→ **EXCERPTED TEXT**:
*** Begin section ***
June 2007: Should your patient have CABG or stents?

Symposium: Cardiovascular medicine

Symposium: Cardiovascular medicine

Patients with significant coronary artery disease can present with a spectrum of symptoms that range from the very subtle to the very obvious.

In some patients chest discomfort may be clearly pleuritic or musculoskeletal in nature and does not require referral. However, in other patients who describe a history of chest discomfort, particularly of recent onset, related to exercise and radiating to the arms and neck, there should be a high suspicion that this represents coronary artery disease. Patients with these symptoms should always be referred early for further assessment, urgently if the symptoms are of recent onset or rapidly escalating, to delineate the extent and severity of coronary artery disease. This will determine if the disease is prognostically important and whether it can be controlled with medical therapy or requires invasive intervention.

However, it is impossible to determine the prognostic significance of coronary artery disease on history alone. A significant proportion of patients with prognostically important disease will present with either minimal or atypical chest pains, and sometimes with indigestion.

Some patients with significant coronary artery disease may be totally asymptomatic. These patients present for other reasons, such as sudden cardiac arrest, or during screening before an operation. This situation is more common in patients with diabetes.

Alternatively, some patients may present predominantly with breathlessness rather than chest discomfort.

In patients with chest discomfort other concomitant risk factors, particularly in younger patients (such as those aged 40 to 50 years), reinforce the need for formal assessment. These risk factors include:

• A strong family history of coronary artery disease

• Smoking

• Diabetes

• Hypertension

• Hyperlipidaemia.

Although a considerable proportion of these patients may, after detailed assessment, eventually turn out not to have significant coronary artery disease, it is important that the patient and the GP are certain about this. Patients should always be initially referred for assessment to a cardiologist or to a GP with a particular interest in cardiology.

How are patients requiring coronary revascularisation assessed?

A resting ECG may demonstrate abnormalities suggestive of coronary artery disease. However, an exercise ECG is more likely to reveal abnormalities predictive of significant coronary artery disease.

Patients with completely normal exercise ECGs, or with very minor abnormalities, usually require no further investigation. The majority of patients with a positive exercise ECG require angiography to define the exact extent and severity of coronary artery disease.

For patients who are not capable of undergoing an exercise ECG, the alternative is to perform a perfusion scan. If this is normal it usually eliminates the possibility of significant coronary artery disease.
*** End section ***
→ **LISTED ENTRIES**:
*** Begin section ***
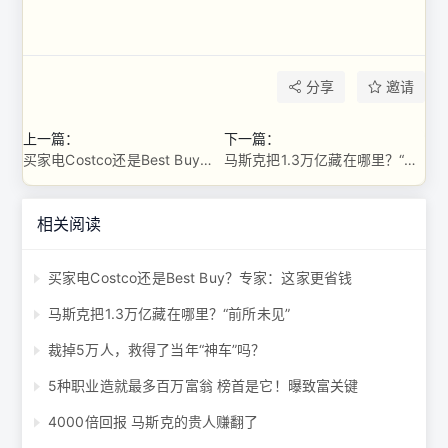
分享
邀请
上一篇：
下一篇：
买家电Costco还是Best Buy？专家：这家更省钱
马斯克把1.3万亿藏在哪里？“前所未见”
相关阅读
买家电Costco还是Best Buy？专家：这家更省钱
马斯克把1.3万亿藏在哪里？“前所未见”
裁掉5万人，救得了当年“神车”吗？
5种职业造就最多百万富翁 榜首是它！曝致富关键
4000倍回报 马斯克的贵人赚翻了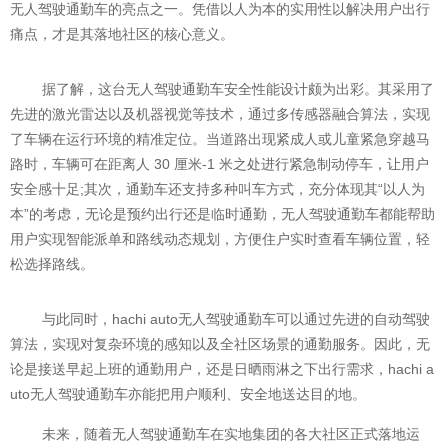
无人驾驶通勤车的亮点之一。凭借以人为本的实用性以解决用户出行
痛点，才是其落地社区的核心意义。
据了解，这台无人驾驶通勤车安全性能设计颇为出彩。其采用了
先进的激光雷达以及机器视觉等技术，通过多传感器融合算法，实现
了车辆在运行环境的精准定位。当道路出现紧成人或儿童紧急穿越马
路时，车辆可在距离人 30 厘米-1 米之处进行紧急制动停车，让用户
安全感十足;其次，通勤车还支持多种叫车方式，充分体现其“以人为
本”的考虑，无论是预约出行还是临时通勤，无人驾驶通勤车都能帮助
用户实现智能派单和路线动态规划，方便住户实时查看车辆位置，轻
松选择路线。
与此同时，hachi auto无人驾驶通勤车可以通过先进的自动驾驶
算法，实现对复杂环境的感知以及全社区场景的通勤服务。因此，无
论是接送早起上班的通勤用户，还是日晒雨淋之下出行需求，hachi a
uto无人驾驶通勤车亦能把用户顺利、安全地送达目的地。
未来，随着无人驾驶通勤车在实地集团的各大社区正式落地运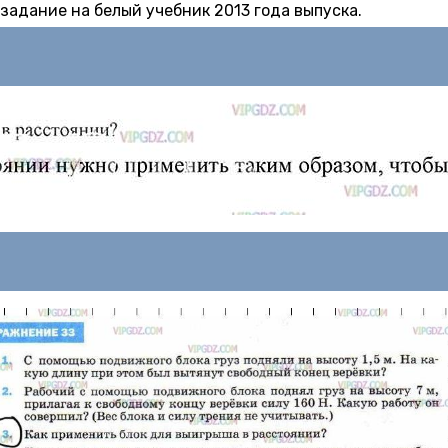
 задание на белый учебник 2013 года выпуска.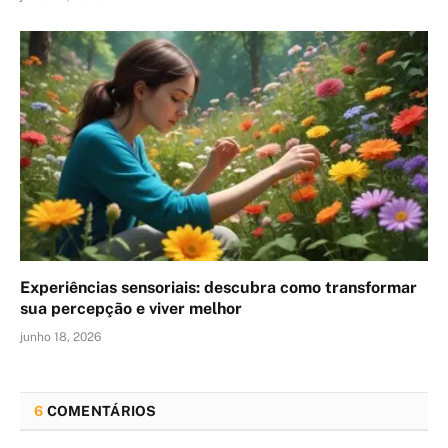
Experiências sensoriais: descubra como transformar
sua percepção e viver melhor
junho 18, 2026
6
COMENTÁRIOS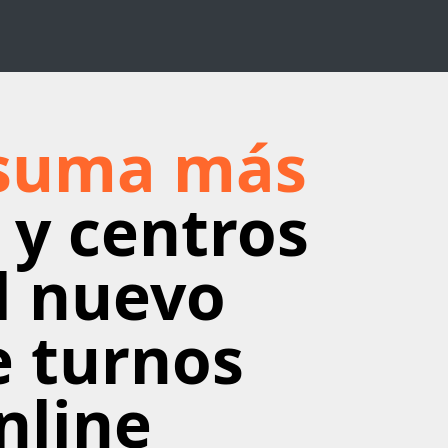
 suma más
 y centros
l nuevo
e turnos
nline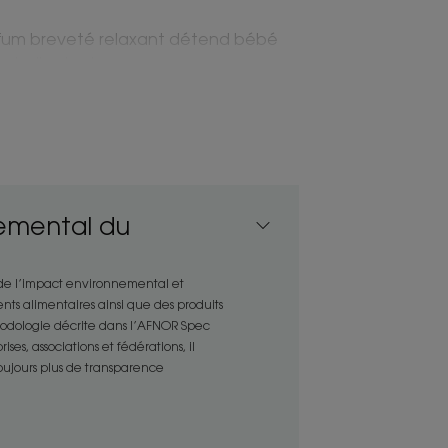
um breveté relaxant détend bébé
e bulle de douceur.
oussante lave efficacement et en
es tout-petits, sans piquer les yeux.
s démêlants facilite le coiffage des
emental du
et tiraillements.
 l’équilibre fragile du cuir
ainsi irritations et dessèchements
 de l’impact environnemental et
nts alimentaires ainsi que des produits
thodologie décrite dans l’AFNOR Spec
es, associations et fédérations, il
toujours plus de transparence
ENVIRONNEMENT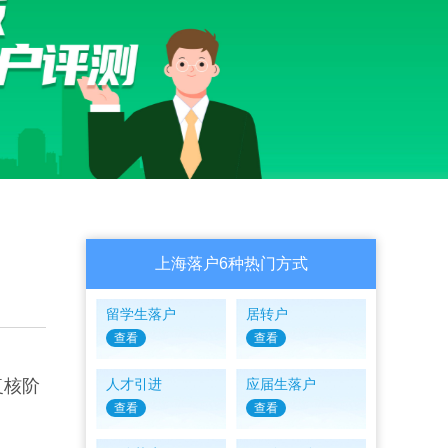
上海落户6种热门方式
留学生落户
居转户
查看
查看
复核阶
人才引进
应届生落户
查看
查看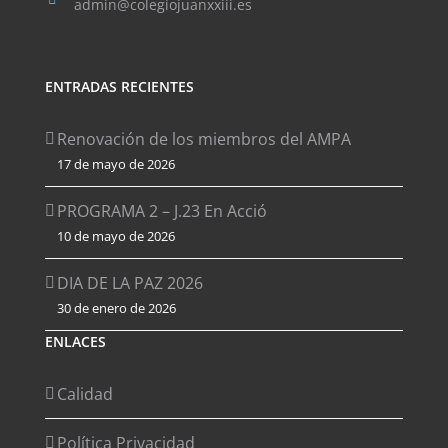
admin@colegiojuanxxiii.es
ENTRADAS RECIENTES
Renovación de los miembros del AMPA
17 de mayo de 2026
PROGRAMA 2 – J.23 En Acció
10 de mayo de 2026
DIA DE LA PAZ 2026
30 de enero de 2026
ENLACES
Calidad
Política Privacidad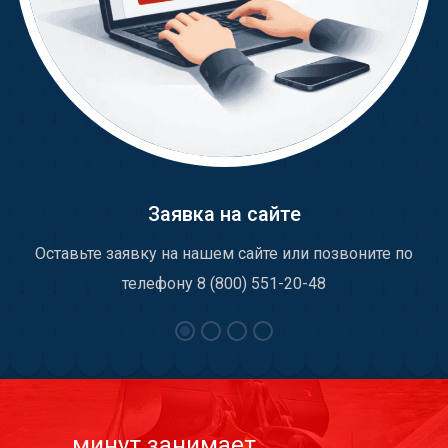
Заявка на сайте
Оставьте заявку на нашем сайте или позвоните по
телефону 8 (800) 551-20-48
минут занимает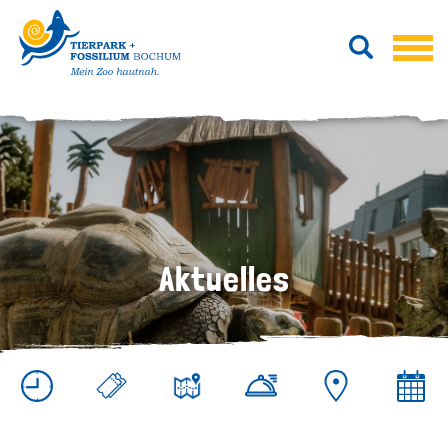
Aktuelles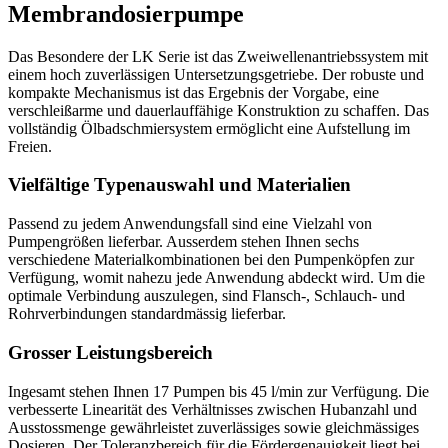
Membrandosierpumpe
Das Besondere der LK Serie ist das Zweiwellenantriebssystem mit
einem hoch zuverlässigen Untersetzungsgetriebe. Der robuste und
kompakte Mechanismus ist das Ergebnis der Vorgabe, eine
verschleißarme und dauerlauffähige Konstruktion zu schaffen. Das
vollständig Ölbadschmiersystem ermöglicht eine Aufstellung im
Freien.
Vielfältige Typenauswahl und Materialien
Passend zu jedem Anwendungsfall sind eine Vielzahl von
Pumpengrößen lieferbar. Ausserdem stehen Ihnen sechs
verschiedene Materialkombinationen bei den Pumpenköpfen zur
Verfügung, womit nahezu jede Anwendung abdeckt wird. Um die
optimale Verbindung auszulegen, sind Flansch-, Schlauch- und
Rohrverbindungen standardmässig lieferbar.
Grosser Leistungsbereich
Ingesamt stehen Ihnen 17 Pumpen bis 45 l/min zur Verfügung. Die
verbesserte Linearität des Verhältnisses zwischen Hubanzahl und
Ausstossmenge gewährleistet zuverlässiges sowie gleichmässiges
Dosieren. Der Toleranzbereich für die Fördergenauigkeit liegt bei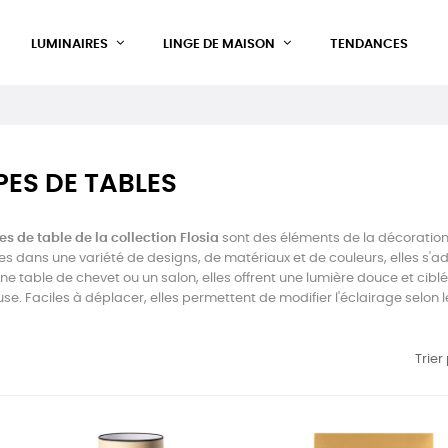
LUMINAIRES
LINGE DE MAISON
TENDANCES
ES DE TABLES
s de table de la collection Flosia
sont des éléments de la décoration i
es dans une variété de designs, de matériaux et de couleurs, elles s'ad
ne table de chevet ou un salon, elles offrent une lumière douce et cibl
se. Faciles à déplacer, elles permettent de modifier l'éclairage selon 
Trier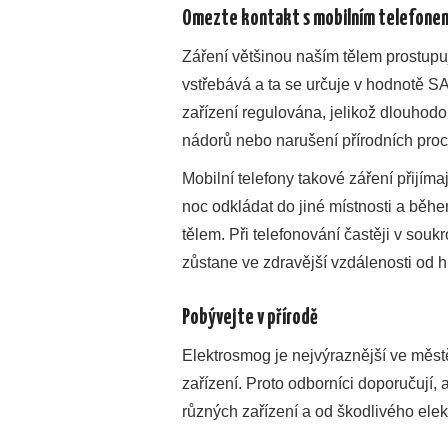
Omezte kontakt s mobilním telefone
Záření většinou naším tělem prostupuj
vstřebává a ta se určuje v hodnotě SA
zařízení regulována, jelikož dlouhod
nádorů nebo narušení přírodních pro
Mobilní telefony takové záření přijímaj
noc odkládat do jiné místnosti a během
tělem. Při telefonování častěji v souk
zůstane ve zdravější vzdálenosti od h
Pobývejte v přírodě
Elektrosmog
je nejvýraznější ve měst
zařízení. Proto odborníci doporučují, 
různých zařízení a od škodlivého ele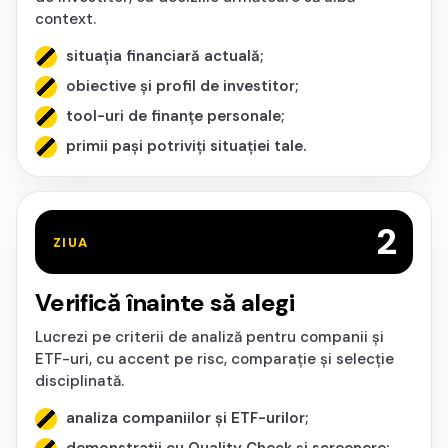
context.
situația financiară actuală;
obiective și profil de investitor;
tool-uri de finanțe personale;
primii pași potriviți situației tale.
2
ZIUA
Verifică înainte să alegi
Lucrezi pe criterii de analiză pentru companii și
ETF-uri, cu accent pe risc, comparație și selecție
disciplinată.
analiza companiilor și ETF-urilor;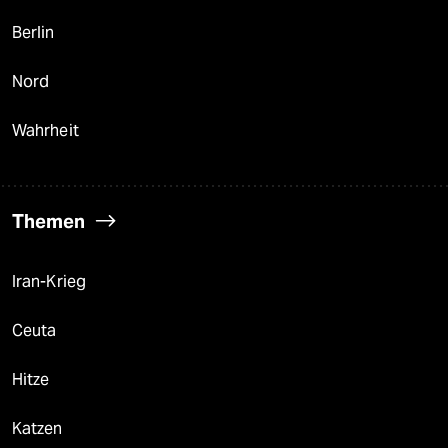
Berlin
Nord
Wahrheit
Themen
Iran-Krieg
Ceuta
Hitze
Katzen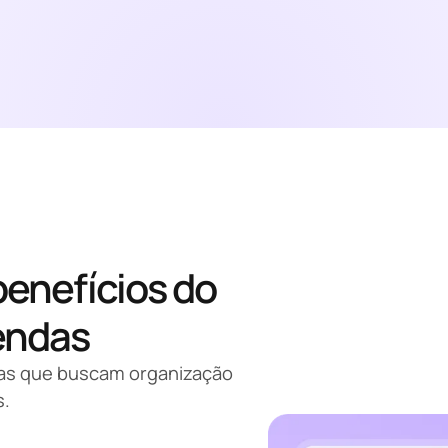
Agende sua demonstração
benefícios do
endas
sas que buscam organização
s.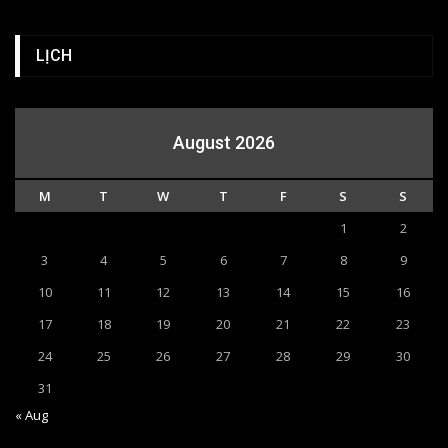
LỊCH
August 2026
M
T
W
T
F
S
S
1
2
3
4
5
6
7
8
9
10
11
12
13
14
15
16
17
18
19
20
21
22
23
24
25
26
27
28
29
30
31
« Aug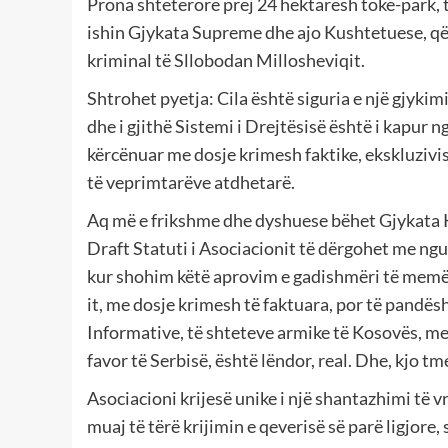
Prona shtetërore prej 24 hektarësh tokë-park, 
ishin Gjykata Supreme dhe ajo Kushtetuese, që
kriminal të Sllobodan Millosheviqit.
Shtrohet pyetja: Cila është siguria e një gjykimi
dhe i gjithë Sistemi i Drejtësisë është i kapur 
kërcënuar me dosje krimesh faktike, ekskluzivish
të veprimtarëve atdhetarë.
Aq më e frikshme dhe dyshuese bëhet Gjykata 
Draft Statuti i Asociacionit të dërgohet me ng
kur shohim këtë aprovim e gadishmëri të memëzi
it, me dosje krimesh të faktuara, por të pandë
Informative, të shteteve armike të Kosovës, me 
favor të Serbisë, është lëndor, real. Dhe, kjo 
Asociacioni krijesë unike i një shantazhimi të v
muaj të tërë krijimin e qeverisë së parë ligjore,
*** End section ***
→ **EXERCISES TO COMPLETE**:
• 1. In the text on coronary artery disease, what investigation is offered to patients who cannot undergo an exercise ECG?
• 2. Summarize the text on coronary artery disease in two sentences.
• 3. Carry on the text on coronary artery disease from its last sentence.
The records have no connection to the text on coronary artery disease.

→ **YOUR WRITTEN ANSWERS**:
• 1. A perfusion scan.

• 2. Coronary artery disease can present with anything from obvious exertional chest discomfort to atypical pain, breathlessness or no symptoms at all, so its prognostic significance cannot be judged on history alone and suspected patients should be referred early to a cardiologist or a GP with a particular interest in cardiology. Assessment typically moves from a resting or exercise ECG to angiography when the exercise ECG is positive, with a perfusion scan as the alternative for patients unable to exercise.

• 3.
In patients who have an abnormal exercise test it is important to assess left ventricular function, either at the time of angiography or by echocardiography.

In patients with significantly impaired ventricular function who do not have angina, a cardiac MRI will help distinguish those with hibernating muscle (which has the potential to improve after revascularisation) from patients with infarcted muscle (which will not improve with revascularisation).

How is the surgical procedure chosen?

At present there are no definitive national guidelines on which treatment should be offered to which patients.

This problem is compounded by the fact that the actual decision on which intervention the patient should receive is usually determined by an interventional cardiologist, rather than by a multidisciplinary team. This is in contrast with many areas of medicine, and I have proposed, for debate among all relevant parties in the UK, that a multidisciplinary team, including a non-interventional cardiologist, interventional cardiologist and a cardiac surgeon, should be the minimum standard of care to ensure that patients are offered the best advice.1,2

What are the benefits of coronary artery bypass grafting and stenting?

For almost three decades coronary artery bypass grafting (CABG) has been known to offer survival benefits in patients with left main stem stenosis and triple-vessel coronary artery disease, especially if it involves the proximal left anterior descending coronary artery, which has particular adverse prognostic significance.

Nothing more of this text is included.